You owe DO taxes at the point of mining.

You MAY owe a second tax (capital gain / loss) depending on the price change between the point of mining AND the conversion into sale at newegg.

Re: Taxes - Clearing up some Questions (USA ONLY)

Posted: Mon Nov 13, 2017 10:18 pm
by butterfly
Whau, this is so complicated!

Lucky I'm not from the USA. And lucky I have a personal accountant, that takes care about my taxes!

Re: Taxes - Clearing up some Questions (USA ONLY)

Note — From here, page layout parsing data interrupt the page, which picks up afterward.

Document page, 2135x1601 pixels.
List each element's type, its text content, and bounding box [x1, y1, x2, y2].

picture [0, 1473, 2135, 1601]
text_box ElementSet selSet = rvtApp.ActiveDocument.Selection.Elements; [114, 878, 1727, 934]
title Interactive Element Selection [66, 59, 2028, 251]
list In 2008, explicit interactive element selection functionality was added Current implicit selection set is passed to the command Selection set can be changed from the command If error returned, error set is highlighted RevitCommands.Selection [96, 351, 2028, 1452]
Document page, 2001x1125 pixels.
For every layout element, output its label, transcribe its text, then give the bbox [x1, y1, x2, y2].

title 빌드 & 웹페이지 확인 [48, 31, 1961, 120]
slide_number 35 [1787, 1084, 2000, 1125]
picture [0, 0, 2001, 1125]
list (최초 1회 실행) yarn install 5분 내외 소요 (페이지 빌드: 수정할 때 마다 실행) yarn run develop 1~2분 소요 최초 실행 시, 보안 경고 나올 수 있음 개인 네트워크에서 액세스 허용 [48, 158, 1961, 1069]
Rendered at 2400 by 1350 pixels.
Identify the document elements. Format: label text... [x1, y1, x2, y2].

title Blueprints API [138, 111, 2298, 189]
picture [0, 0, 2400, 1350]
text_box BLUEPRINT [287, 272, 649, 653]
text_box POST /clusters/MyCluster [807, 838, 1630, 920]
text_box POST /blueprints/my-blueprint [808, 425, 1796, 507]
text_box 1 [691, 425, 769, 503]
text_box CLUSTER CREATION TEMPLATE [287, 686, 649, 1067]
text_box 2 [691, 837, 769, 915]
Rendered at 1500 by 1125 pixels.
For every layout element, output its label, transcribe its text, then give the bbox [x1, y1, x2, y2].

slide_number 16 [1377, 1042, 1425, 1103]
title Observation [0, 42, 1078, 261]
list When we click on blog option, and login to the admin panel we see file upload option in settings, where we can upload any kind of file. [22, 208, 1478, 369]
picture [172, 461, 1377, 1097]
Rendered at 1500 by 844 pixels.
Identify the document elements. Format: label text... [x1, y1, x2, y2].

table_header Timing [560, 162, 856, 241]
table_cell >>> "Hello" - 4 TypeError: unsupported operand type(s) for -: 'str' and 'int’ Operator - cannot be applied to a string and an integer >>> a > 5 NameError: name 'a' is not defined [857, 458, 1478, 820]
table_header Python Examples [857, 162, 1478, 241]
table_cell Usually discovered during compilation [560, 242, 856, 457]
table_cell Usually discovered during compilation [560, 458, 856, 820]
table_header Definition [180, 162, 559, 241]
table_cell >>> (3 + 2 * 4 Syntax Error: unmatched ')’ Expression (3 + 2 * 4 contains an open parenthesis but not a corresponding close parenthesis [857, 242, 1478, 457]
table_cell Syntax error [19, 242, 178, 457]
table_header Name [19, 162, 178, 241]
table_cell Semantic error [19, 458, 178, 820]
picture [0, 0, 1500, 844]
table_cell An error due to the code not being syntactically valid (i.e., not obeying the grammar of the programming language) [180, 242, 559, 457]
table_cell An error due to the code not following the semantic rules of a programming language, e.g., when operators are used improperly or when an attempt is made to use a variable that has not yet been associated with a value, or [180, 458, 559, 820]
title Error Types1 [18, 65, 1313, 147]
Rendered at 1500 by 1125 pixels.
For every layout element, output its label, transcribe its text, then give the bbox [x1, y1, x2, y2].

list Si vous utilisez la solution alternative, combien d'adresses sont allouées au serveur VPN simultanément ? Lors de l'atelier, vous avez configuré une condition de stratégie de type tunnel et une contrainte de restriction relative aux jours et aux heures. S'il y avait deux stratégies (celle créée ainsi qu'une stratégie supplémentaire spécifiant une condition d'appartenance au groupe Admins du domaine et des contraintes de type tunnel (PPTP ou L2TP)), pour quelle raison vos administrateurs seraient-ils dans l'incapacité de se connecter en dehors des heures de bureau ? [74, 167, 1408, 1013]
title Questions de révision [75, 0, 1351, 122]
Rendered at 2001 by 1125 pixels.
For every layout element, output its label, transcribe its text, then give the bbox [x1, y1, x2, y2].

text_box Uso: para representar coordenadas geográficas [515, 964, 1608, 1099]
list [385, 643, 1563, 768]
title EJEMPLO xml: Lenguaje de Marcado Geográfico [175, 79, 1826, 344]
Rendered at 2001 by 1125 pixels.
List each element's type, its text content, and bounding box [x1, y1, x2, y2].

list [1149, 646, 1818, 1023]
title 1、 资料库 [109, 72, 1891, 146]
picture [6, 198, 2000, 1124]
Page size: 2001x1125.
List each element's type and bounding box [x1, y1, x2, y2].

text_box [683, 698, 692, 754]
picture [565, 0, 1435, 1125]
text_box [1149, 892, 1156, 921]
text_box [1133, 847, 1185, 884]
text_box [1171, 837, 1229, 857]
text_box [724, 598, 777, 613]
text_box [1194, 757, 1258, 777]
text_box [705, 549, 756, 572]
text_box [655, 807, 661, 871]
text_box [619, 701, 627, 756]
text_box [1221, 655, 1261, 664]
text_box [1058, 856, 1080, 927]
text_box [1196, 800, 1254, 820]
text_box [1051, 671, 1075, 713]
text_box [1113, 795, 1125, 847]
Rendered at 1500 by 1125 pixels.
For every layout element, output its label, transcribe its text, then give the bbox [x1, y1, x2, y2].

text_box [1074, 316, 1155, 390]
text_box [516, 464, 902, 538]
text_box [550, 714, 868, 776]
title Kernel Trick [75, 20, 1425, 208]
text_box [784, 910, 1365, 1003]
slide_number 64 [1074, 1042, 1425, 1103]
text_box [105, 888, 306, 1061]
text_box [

Posted: Mon Nov 13, 2017 10:30 pm
by investmentgroup
In case anyone finds it helpful I've been using https://bitcoin.tax/ since 2013 and have found it extremely helpful. For mining, you are able to point at the wallet address to indicate that the activity is for mining. My first year mining I didn't separate out my mining income, now I keep wallets explicitly for mining deposits only and separate them from trading wallets and it makes reporting much easier. Nearly all of my income has come in the form of BTC/LTC payouts. They don't support a huge variety of coins, so depending on what you're getting paid in your mileage may vary. Your also able to import trading activity from many of the exchanges via API. In the end, I have a report that I give to my accountant that shows my income (from mining) and my capital gains/losses from trading. It's been a life saver for remaining compliant.